During the lockdowns, all branches in Austria and Germany remained open with strict safety measures and distancing rules in order to protect our front-line employees. We quickly launched a simplified online application process for payment holidays for our customers and provided immediate access to government guarantee programs for SME clients. The past few months have also triggered a significant shift in how we engage with customers as well as how our team members work together. The post-COVID-19 workplace and operating infrastructure will look very different to what it was before 2020. Since the onset of the pandemic, over 75 percent of our employees have been working from home. We have decided that a flexible working environment will be permanently incorporated into our operating framework. This will provide for a more flexible and dynamic work environment, improved work-life balance, and a continuous reassessment of our overall operating infrastructure.

 

Focusing on what can be controlled
For BAWAG Group, 2019 was a record year, delivering net profit of €459m, a return on tangible common equity of 16.1 percent and a cost-income ratio of 42.7 percent.

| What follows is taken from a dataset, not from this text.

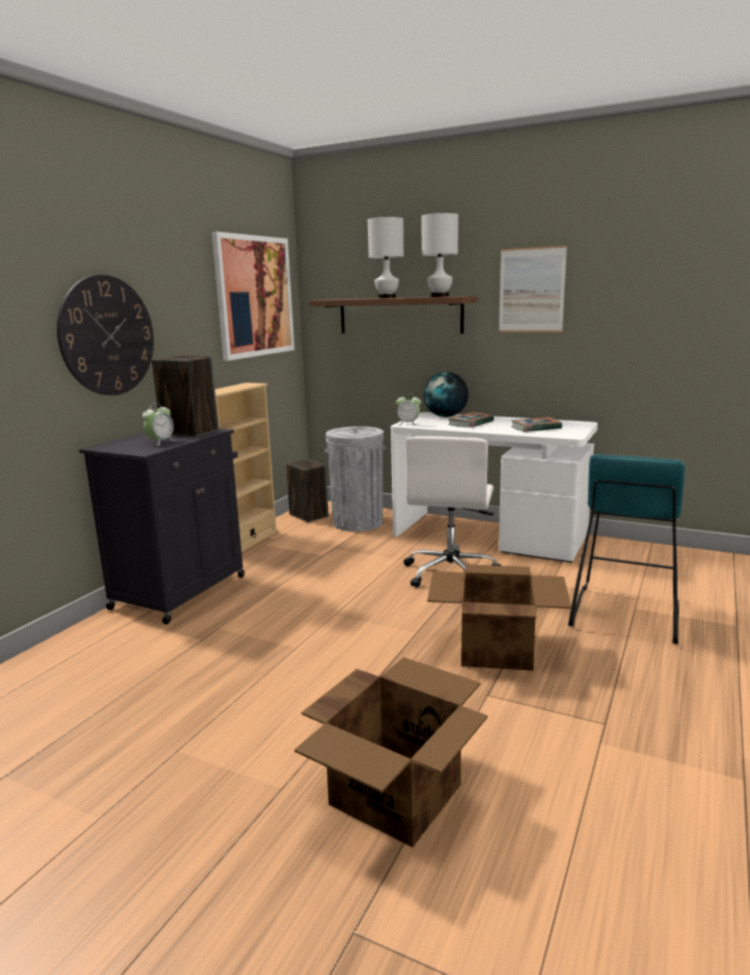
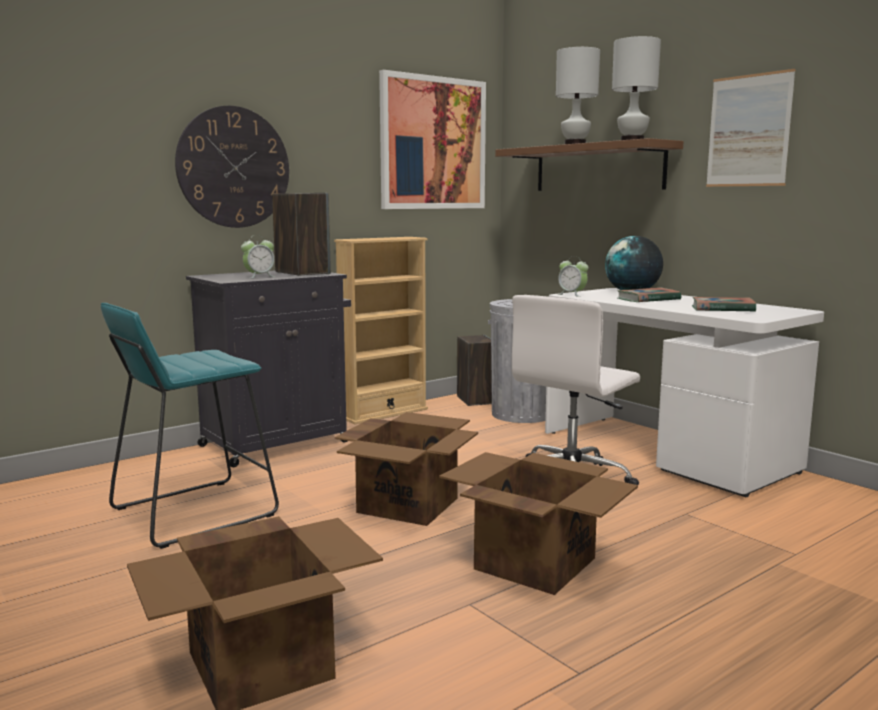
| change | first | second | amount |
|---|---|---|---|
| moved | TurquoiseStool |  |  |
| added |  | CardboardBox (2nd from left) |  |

For the first nine months of 2020, BAWAG Group reported a net profit of €201m, a return on tangible common equity of 9.6 percent and a cost-income ratio of 43 percent. The underlying operating performance of our business remained solid with pre-provision profits of €495m; allowing us to take a conservative and prudent approach to provisioning given the uncertainties in both the scope and length of the pandemic.

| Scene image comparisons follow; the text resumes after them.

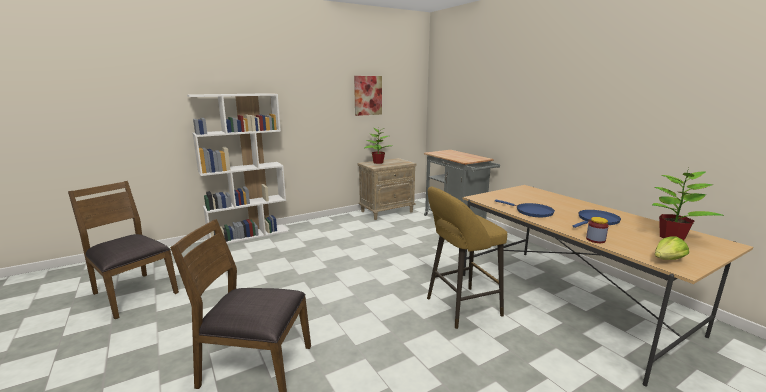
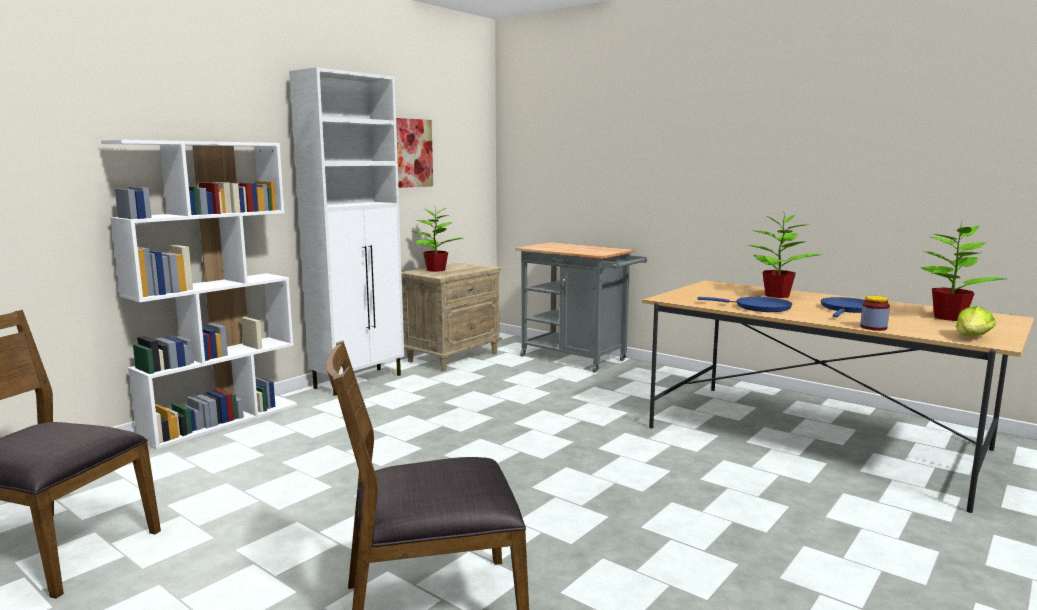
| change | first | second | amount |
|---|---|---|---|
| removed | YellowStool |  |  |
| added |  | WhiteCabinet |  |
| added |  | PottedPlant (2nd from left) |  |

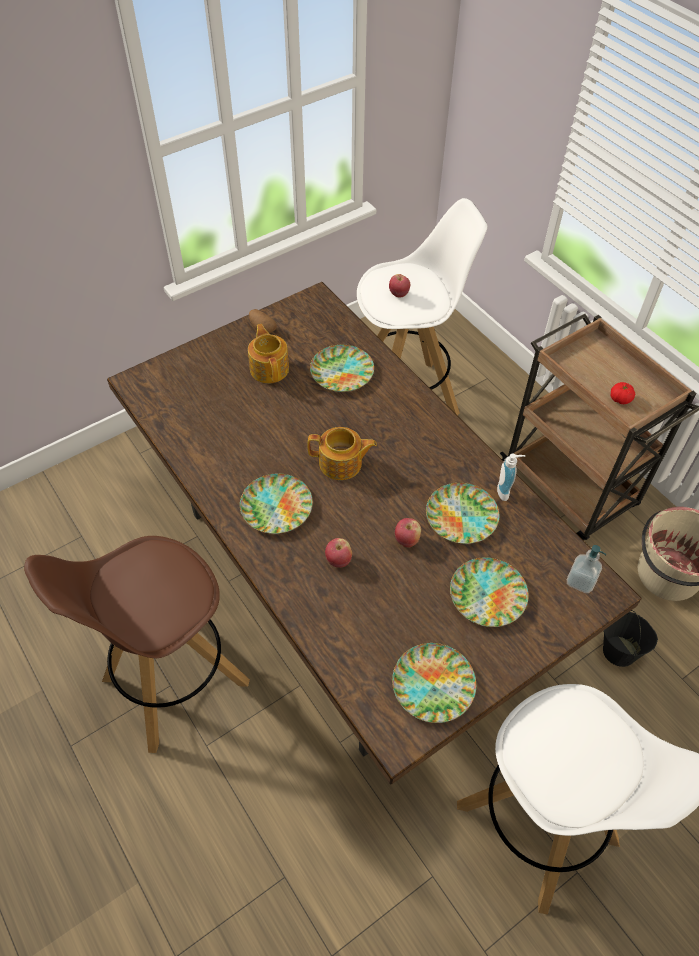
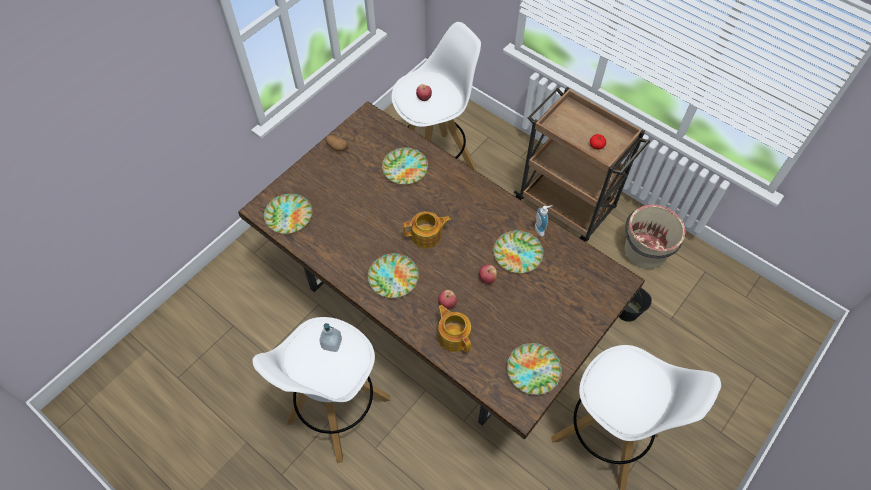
| change | first | second | amount |
|---|---|---|---|
| moved | Teapot (1st from left in the first image) | Teapot (2nd from left) |  |
| recoloured | BrownStool | WhiteStool (1st from left) |  |
| moved | SoapDispenser (2nd from left in the first image) | SoapDispenser (1st from left) |  |
| moved | Plate (5th from left in the first image) | Plate (1st from left) |  |

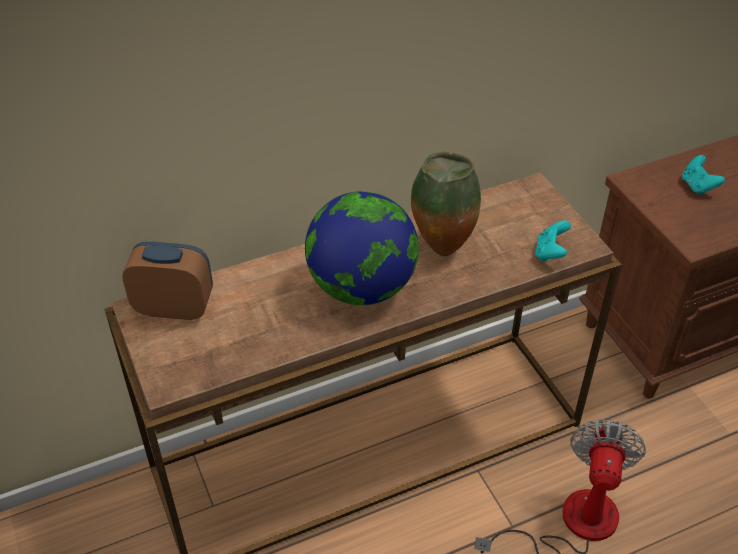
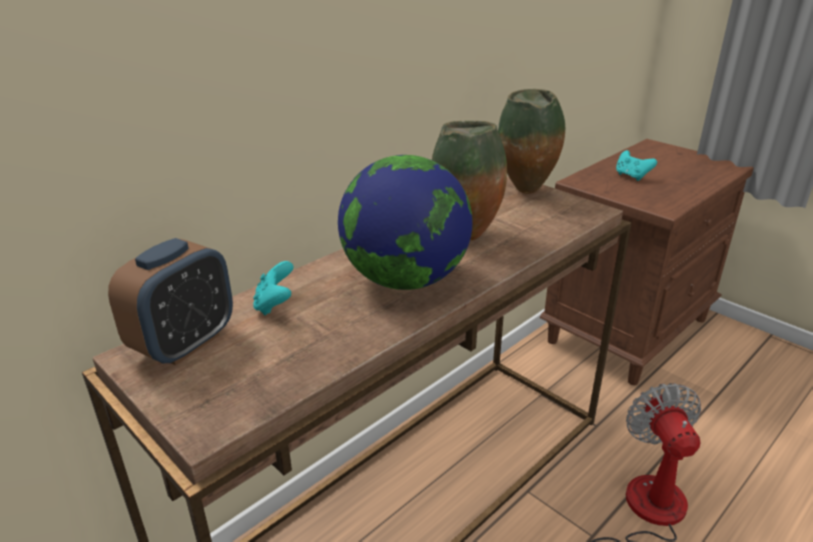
| change | first | second | amount |
|---|---|---|---|
| moved | TurquoiseGameController (1st from left) |  |  |
| turned | AlarmClock |  | 135 degrees clockwise |
| added |  | Vase (2nd from left) |  |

Despite the challenges stemming from the COVID-19 crisis, we continued to transform our business and focus on the things that we control, accelerating initiatives to further simplify our operations. Specifically, we have taken the next strategic step in consolidating our domestic and international retail and SME businesses, focusing on providing standard products and services across the DACH region. We are combining our strengths across the company to centralise and enhance operations; this will ultimately result in greater simplification and most importantly, an enhanced customer experience.

 

The strategy of being simple and efficient
We are now looking into the future as the changes we have experienced over the course of the last year due to the crisis will serve as a catalyst for accelerated long-term changes across the Group. We are going to do our best in continuing to navigate these uncertain times, ensuring that we protect our employees, support our customers and local communities, and protect and grow our franchise. Our goal is to always maintain a strong capital position, stable retail deposits, and a low risk profile. We do this by focusing our strategy on mature, developed and sustainable markets while always applying conservative and disciplined underwriting standards across all of our products.

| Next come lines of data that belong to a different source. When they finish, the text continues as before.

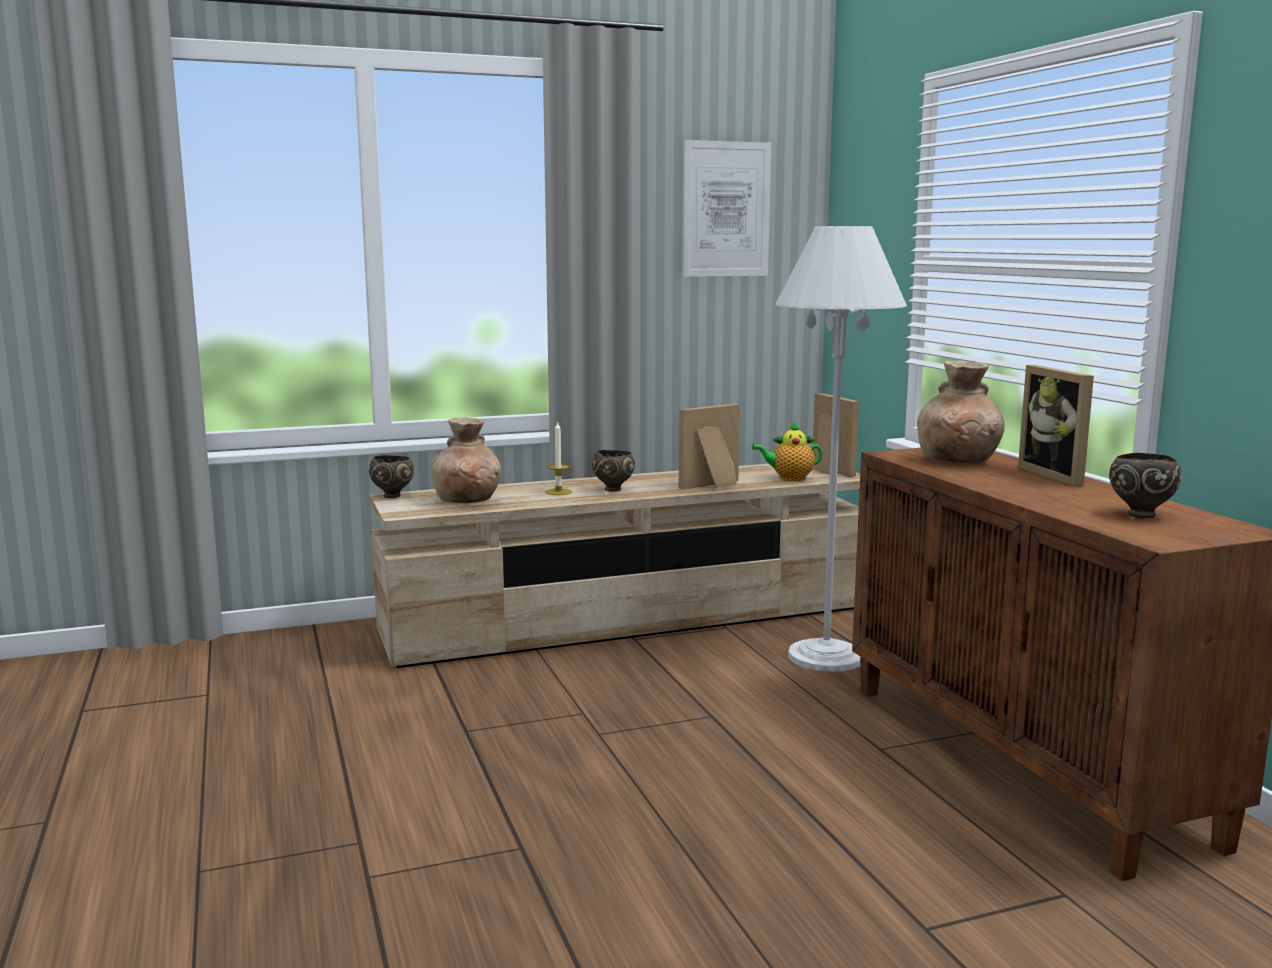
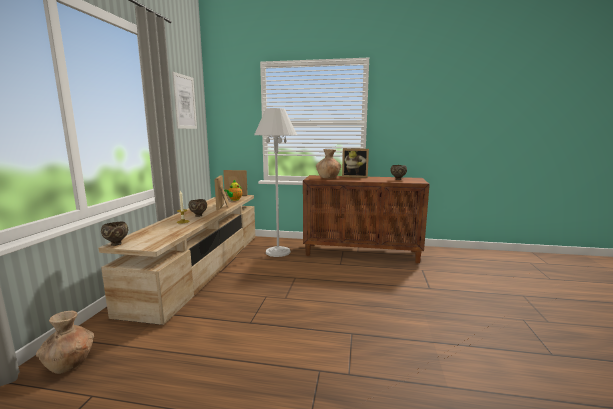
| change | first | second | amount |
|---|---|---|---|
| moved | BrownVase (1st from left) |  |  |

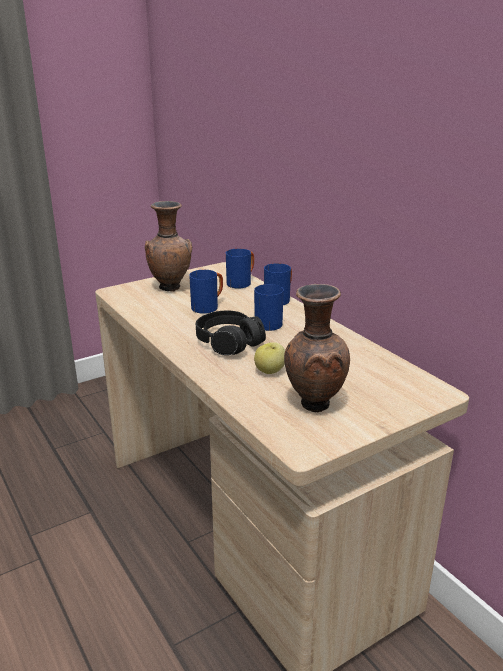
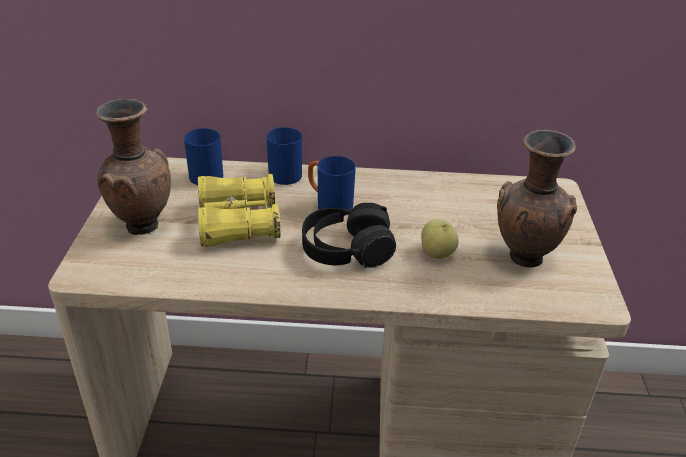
| change | first | second | amount |
|---|---|---|---|
| replaced | BlueMug (1st from left) | YellowBinoculars |  |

We are more convinced than ever that simplification and efficiency are key competitive differentiators across the European banking landscape.

Defining core competencies, being laser-focused on a handful of core products and services and continuously simplifying our business over the years has allowed us to establish a highly efficient business with a cost-income ratio in the low 40s. This generated mid-teen returns pre-COVID-19 and healthy pre-provision profits. This gives us the flexibility to proactively and prudently address potential risks arising from a severe economic downturn. We will continue to play our part in supporting our customers and our local communities while protecting and growing our franchise in the times ahead. We will focus on the things that we control, continuing to drive operational excellence and disciplined and profitable growth.